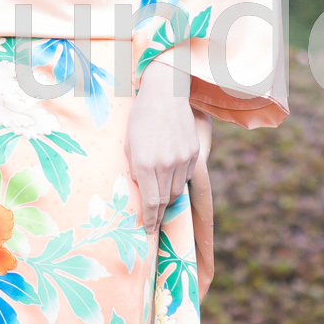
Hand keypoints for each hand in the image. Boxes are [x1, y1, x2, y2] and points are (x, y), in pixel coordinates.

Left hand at [125, 59, 199, 233]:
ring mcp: (183, 159)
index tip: (149, 230)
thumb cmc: (140, 118)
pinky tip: (170, 173)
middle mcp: (165, 164)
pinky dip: (178, 180)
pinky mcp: (194, 152)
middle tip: (153, 216)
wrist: (165, 93)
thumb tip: (141, 190)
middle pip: (165, 200)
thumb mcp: (129, 145)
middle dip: (159, 211)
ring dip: (169, 196)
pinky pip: (187, 175)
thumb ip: (135, 170)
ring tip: (161, 193)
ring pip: (177, 190)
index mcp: (145, 164)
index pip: (150, 202)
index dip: (150, 220)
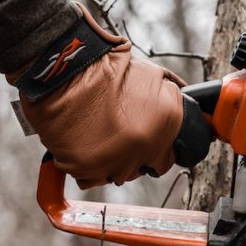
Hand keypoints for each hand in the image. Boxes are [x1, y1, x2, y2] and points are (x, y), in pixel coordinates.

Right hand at [13, 4, 196, 188]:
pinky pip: (91, 178)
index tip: (142, 141)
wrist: (62, 67)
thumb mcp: (147, 72)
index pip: (169, 154)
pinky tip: (81, 144)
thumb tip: (184, 104)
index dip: (155, 147)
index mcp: (167, 119)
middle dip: (132, 155)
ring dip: (110, 161)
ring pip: (118, 174)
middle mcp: (146, 144)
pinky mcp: (88, 170)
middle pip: (143, 167)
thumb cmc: (99, 66)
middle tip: (114, 135)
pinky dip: (86, 167)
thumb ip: (169, 95)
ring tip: (96, 136)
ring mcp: (117, 161)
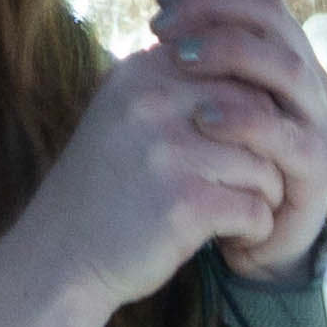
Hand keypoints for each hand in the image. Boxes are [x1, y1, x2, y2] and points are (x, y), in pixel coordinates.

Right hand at [14, 5, 298, 313]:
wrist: (59, 255)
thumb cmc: (107, 185)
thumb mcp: (127, 114)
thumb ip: (179, 84)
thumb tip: (259, 71)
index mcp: (143, 72)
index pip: (237, 70)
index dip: (253, 113)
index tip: (235, 147)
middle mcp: (153, 103)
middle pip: (260, 113)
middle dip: (266, 153)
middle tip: (248, 183)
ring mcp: (168, 153)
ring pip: (265, 164)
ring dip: (263, 196)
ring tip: (236, 212)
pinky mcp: (183, 204)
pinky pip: (256, 209)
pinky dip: (253, 230)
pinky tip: (230, 236)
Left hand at [149, 0, 326, 285]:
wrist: (242, 233)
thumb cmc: (213, 160)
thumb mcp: (198, 100)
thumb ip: (192, 59)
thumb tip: (162, 9)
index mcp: (280, 51)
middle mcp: (306, 77)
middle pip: (275, 18)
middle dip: (215, 11)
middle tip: (163, 27)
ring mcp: (317, 121)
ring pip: (289, 68)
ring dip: (232, 53)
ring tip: (180, 59)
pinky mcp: (317, 168)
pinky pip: (290, 136)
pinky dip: (248, 121)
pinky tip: (204, 118)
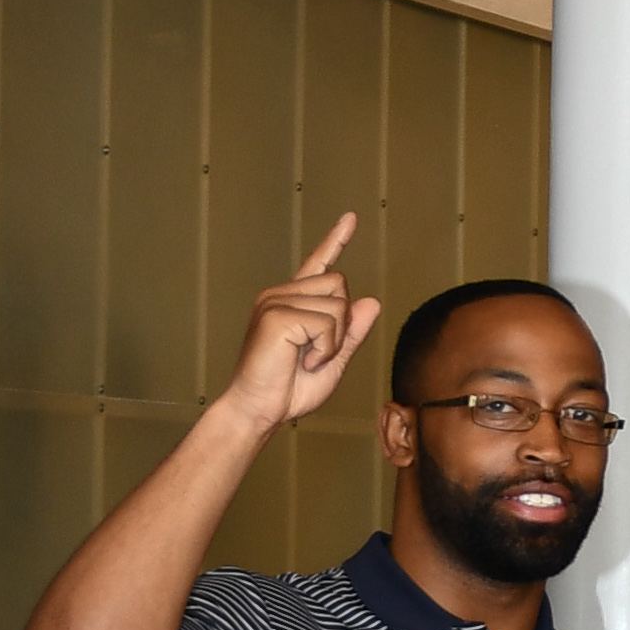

============

- _Exercise directions_
Please retype every record shown above, exactly as written, but without pictures.

- _Completed exercise_
Hand keypoints for each hand in the image. Boxes are [x1, y1, x2, y2] and points are (x, y), in pixel coordinates.

Left hand at [125, 59, 199, 233]:
ring mcp: (183, 159)
index tip: (149, 230)
thumb cmc: (140, 118)
pinky tip: (170, 173)
middle mcp: (165, 164)
pinky dip: (178, 180)
pinky mcp: (194, 152)
middle tip: (153, 216)
wrist: (165, 93)
thumb tip: (141, 190)
middle pip: (165, 200)
thumb mcp: (129, 145)
middle dip: (159, 211)
ring dip: (169, 196)
pinky pip: (187, 175)
thumb ip: (135, 170)
ring tip: (161, 193)
ring pip: (177, 190)
index mcp: (145, 164)
index pip: (150, 202)
index dip: (150, 220)
Hand keypoints for each hand in the image. Boxes are [x1, y1, x2, y2] and points are (x, y), in pixel coordinates.

Right hand at [13, 4, 196, 188]:
pinky pip: (91, 178)
index tip: (142, 141)
wrist: (62, 67)
thumb mcp: (147, 72)
index pip: (169, 154)
pinky tip: (81, 144)
thumb tip: (184, 104)
index dip: (155, 147)
index mcp: (167, 119)
middle dip: (132, 155)
ring dip: (110, 161)
ring pip: (118, 174)
middle mcp: (146, 144)
pinky mcp: (88, 170)
middle pip: (143, 167)
thumb cmc: (99, 66)
middle tip: (114, 135)
pinky dip: (86, 167)
thumb ip: (169, 95)
ring tip: (96, 136)
ring mcp: (117, 161)
Hand keypoints for each hand in the image. Boxes are [x1, y1, x2, y2] and points are (x, y), in pixel coordinates.

Right hand at [14, 5, 298, 313]:
wrist: (59, 255)
thumb cmc: (107, 185)
thumb mcp: (127, 114)
thumb ip: (179, 84)
thumb tip: (259, 71)
index mcp: (143, 72)
index pip: (237, 70)
index dip: (253, 113)
index tip: (235, 147)
middle mcp: (153, 103)
middle pip: (260, 113)
middle dip: (266, 153)
middle tip: (248, 183)
ring mcp: (168, 153)
ring pip: (265, 164)
ring dip: (263, 196)
ring tip: (236, 212)
pinky mcp: (183, 204)
pinky pip: (256, 209)
pinky dip: (253, 230)
pinky tip: (230, 236)
Left hand at [149, 0, 326, 285]:
wrist: (242, 233)
thumb cmc: (213, 160)
thumb mcp: (198, 100)
thumb ip: (192, 59)
thumb tip: (162, 9)
index mcp: (280, 51)
middle mcp: (306, 77)
middle pip: (275, 18)
middle dip: (215, 11)
middle tip: (163, 27)
ring mcp: (317, 121)
ring pip: (289, 68)
ring dip: (232, 53)
ring tip: (180, 59)
pinky mcp: (317, 168)
pinky pip: (290, 136)
pinky dip: (248, 121)
pinky tip: (204, 118)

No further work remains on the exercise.